• Consignes de l'exercice
1) D'après le texte sur l'aéropistage, à quelle époque remonte l'origine du terme « Plane Spotters » ?
2) Restituez mot pour mot le passage du texte sur l'aéropistage qui va de « L’origine du terme » jusqu'à « sur la Luftwaffe. ».

Mais attention ! Vous pourriez facilement confondre un ornithologue avec un aéropisteur qui pratique l’aéropistage. Tous deux ont les yeux tournés vers le ciel, mais l’un s’intéresse à la faune ailée et l’autre aux aéronefs. Deux indices pour les différencier: pas de tenue de camouflage pour les aéropisteurs qui se tiennent à proximité d’aéroports, plutôt que dans les milieux naturels.

La plupart d’entre-vous aurez reconnu le « Spotter » qui pratique le « Plane Spotting », termes anglophones qui désignent ces aérophiles (mot inventé par notre ami Arnaud). À mon tour, je vous propose deux néologismes pour remplacer ces mots anglais par des termes francophones. Je sais, certains préfèrent utiliser des termes anglophones croyant que cela fait plus « cool ». Mais au Québec, on aime bien inventer des mots pour enrichir le vocabulaire français !

L’origine du terme « Plane Spotters » remonte à la Seconde Guerre mondiale. Durant la Bataille d’Angleterre, le réseau de stations radar, complété par environ 30000 volontaires civils regroupé au sein de l’Observer corps, permettait de surveiller le ciel et de lancer l’alerte à l’approche des bombardiers allemands. Tout autant que les chasseurs Spitfire et Hurricane, ce dispositif de surveillance a permis de remporter la victoire sur la Luftwaffe.

Plane spotters de l’Observation Corps / Angleterre

L’aéropisteur moderne est un passionné d’aviation parcourant les terrains d’aviation pour observer, répertorier et prendre des photos d’aéronefs. Tout comme les ornithologues, ils tiennent à jour leur carnet d’observations, toujours à la recherche d’un modèle rare ou inusité pour enrichir leur collection. Selon les aéroports, les aéropisteurs sont soit interdits pour des raisons de sécurité, soit bienvenus avec des aires spécialement aménagées à cette fin. À Bruxelles, par exemple, une terrasse-restaurant leur est accessible. À Barcelone des plateformes ont été créées pour leur permettre de prendre des photos sans grillages. Au Royaume-Uni, aux États-Unis et au Canada les « spotters » sont même intégrés dans les plans de sécurité de plusieurs aéroports. Par exemple à l’Aéroport international Trudeau (YUL) de Montréal, les aéropisteurs peuvent adhérer de façon volontaire à une formation de base à cet effet. De plus, ils disposent d’une aire spécialement aménagée à pour assouvir leur passion, soit le Parc Jacques-de-Lesseps.

• Matériel présenté
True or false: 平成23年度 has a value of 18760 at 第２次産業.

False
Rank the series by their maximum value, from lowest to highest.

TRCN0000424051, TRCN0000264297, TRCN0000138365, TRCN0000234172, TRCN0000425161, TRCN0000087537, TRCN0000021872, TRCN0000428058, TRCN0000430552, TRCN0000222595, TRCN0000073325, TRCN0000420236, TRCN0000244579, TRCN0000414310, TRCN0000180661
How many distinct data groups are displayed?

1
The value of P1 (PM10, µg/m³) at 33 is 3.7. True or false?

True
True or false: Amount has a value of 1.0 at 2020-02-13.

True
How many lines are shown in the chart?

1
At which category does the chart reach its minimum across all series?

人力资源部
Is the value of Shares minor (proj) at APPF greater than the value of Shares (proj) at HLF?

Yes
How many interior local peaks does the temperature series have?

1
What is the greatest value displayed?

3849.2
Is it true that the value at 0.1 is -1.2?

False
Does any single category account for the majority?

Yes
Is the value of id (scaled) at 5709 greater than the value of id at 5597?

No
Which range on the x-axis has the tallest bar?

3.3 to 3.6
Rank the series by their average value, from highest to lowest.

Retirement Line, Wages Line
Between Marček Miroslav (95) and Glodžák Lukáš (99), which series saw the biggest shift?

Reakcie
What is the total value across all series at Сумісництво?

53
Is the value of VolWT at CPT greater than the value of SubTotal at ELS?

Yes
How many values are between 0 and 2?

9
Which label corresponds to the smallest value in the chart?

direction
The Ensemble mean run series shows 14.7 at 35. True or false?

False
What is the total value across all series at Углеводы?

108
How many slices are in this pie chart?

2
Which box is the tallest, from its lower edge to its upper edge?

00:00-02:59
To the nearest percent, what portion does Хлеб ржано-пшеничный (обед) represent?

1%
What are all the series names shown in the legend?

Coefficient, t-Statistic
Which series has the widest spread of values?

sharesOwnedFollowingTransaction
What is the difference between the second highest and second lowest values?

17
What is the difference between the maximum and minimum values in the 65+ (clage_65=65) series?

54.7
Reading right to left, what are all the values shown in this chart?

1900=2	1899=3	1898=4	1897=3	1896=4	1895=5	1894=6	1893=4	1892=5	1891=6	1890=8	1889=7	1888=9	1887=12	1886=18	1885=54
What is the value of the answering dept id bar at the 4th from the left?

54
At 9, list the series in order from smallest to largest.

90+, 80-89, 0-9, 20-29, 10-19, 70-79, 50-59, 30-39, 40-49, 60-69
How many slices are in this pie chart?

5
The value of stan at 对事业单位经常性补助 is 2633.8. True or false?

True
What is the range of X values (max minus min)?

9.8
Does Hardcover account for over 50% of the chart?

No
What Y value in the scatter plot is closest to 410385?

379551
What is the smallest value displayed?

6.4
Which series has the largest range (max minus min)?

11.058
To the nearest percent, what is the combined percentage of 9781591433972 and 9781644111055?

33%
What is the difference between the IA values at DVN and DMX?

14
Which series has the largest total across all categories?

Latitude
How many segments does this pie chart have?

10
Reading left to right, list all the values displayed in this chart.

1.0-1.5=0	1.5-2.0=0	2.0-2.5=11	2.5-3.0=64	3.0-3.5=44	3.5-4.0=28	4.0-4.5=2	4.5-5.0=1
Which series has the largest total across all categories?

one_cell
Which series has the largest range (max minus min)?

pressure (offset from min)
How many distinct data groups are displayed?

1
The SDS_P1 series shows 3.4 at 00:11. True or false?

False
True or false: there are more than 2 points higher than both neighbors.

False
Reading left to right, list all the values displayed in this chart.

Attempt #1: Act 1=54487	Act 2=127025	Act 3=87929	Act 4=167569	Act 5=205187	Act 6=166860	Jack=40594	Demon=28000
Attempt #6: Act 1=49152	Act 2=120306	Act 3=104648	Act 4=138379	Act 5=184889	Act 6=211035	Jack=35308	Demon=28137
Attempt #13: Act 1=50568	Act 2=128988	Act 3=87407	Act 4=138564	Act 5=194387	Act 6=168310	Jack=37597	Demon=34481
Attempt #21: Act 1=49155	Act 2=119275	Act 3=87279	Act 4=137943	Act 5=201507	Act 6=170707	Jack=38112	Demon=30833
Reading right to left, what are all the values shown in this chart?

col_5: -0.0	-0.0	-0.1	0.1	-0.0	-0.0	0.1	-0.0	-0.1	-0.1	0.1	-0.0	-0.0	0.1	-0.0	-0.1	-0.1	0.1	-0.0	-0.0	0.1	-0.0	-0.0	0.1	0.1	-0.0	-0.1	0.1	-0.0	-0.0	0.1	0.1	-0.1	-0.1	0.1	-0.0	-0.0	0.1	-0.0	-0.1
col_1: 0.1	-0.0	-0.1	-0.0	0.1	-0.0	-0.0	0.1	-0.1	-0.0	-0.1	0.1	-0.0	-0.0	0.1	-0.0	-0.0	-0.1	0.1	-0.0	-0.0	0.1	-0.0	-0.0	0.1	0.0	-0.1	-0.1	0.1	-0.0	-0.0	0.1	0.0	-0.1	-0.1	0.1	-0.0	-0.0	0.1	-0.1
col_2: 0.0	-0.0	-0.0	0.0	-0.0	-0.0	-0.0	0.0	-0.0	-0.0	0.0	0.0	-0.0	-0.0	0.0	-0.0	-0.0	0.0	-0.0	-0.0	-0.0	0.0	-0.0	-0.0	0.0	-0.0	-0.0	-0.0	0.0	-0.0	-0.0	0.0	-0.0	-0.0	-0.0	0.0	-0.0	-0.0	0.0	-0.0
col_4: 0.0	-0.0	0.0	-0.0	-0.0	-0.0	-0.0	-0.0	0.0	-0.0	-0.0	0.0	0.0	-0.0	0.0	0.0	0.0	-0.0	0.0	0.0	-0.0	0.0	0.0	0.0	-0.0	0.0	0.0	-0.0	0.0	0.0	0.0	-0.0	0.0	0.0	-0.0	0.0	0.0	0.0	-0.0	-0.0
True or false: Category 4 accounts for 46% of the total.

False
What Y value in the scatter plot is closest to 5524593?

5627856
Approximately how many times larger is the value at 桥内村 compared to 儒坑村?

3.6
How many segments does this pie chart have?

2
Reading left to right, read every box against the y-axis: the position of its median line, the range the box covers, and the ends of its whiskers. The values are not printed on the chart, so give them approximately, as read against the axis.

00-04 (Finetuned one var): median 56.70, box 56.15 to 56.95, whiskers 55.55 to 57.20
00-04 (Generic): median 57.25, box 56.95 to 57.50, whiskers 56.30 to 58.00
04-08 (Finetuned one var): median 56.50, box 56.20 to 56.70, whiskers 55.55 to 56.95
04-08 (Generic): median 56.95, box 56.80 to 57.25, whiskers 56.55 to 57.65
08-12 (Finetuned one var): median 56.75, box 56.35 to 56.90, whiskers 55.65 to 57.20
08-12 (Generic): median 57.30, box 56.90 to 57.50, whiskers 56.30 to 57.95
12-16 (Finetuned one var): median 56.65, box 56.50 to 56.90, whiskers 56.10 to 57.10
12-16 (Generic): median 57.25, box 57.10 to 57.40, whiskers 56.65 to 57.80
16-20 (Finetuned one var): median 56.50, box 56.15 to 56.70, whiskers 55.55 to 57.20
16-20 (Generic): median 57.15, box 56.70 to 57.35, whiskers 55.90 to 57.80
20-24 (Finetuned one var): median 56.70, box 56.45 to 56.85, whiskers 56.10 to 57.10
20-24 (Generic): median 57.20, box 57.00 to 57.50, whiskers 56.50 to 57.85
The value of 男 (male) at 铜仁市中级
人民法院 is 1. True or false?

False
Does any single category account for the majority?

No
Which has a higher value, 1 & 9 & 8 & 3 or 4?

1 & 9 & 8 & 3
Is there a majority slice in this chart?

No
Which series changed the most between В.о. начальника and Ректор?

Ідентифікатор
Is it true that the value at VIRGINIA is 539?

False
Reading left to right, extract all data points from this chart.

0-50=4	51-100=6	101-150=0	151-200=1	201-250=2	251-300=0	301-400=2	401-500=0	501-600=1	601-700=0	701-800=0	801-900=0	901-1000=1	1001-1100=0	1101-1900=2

• Résultats
1) À la Seconde Guerre mondiale.

2)
L’origine du terme « Plane Spotters » remonte à la Seconde Guerre mondiale. Durant la Bataille d’Angleterre, le réseau de stations radar, complété par environ 30000 volontaires civils regroupé au sein de l’Observer corps, permettait de surveiller le ciel et de lancer l’alerte à l’approche des bombardiers allemands. Tout autant que les chasseurs Spitfire et Hurricane, ce dispositif de surveillance a permis de remporter la victoire sur la Luftwaffe.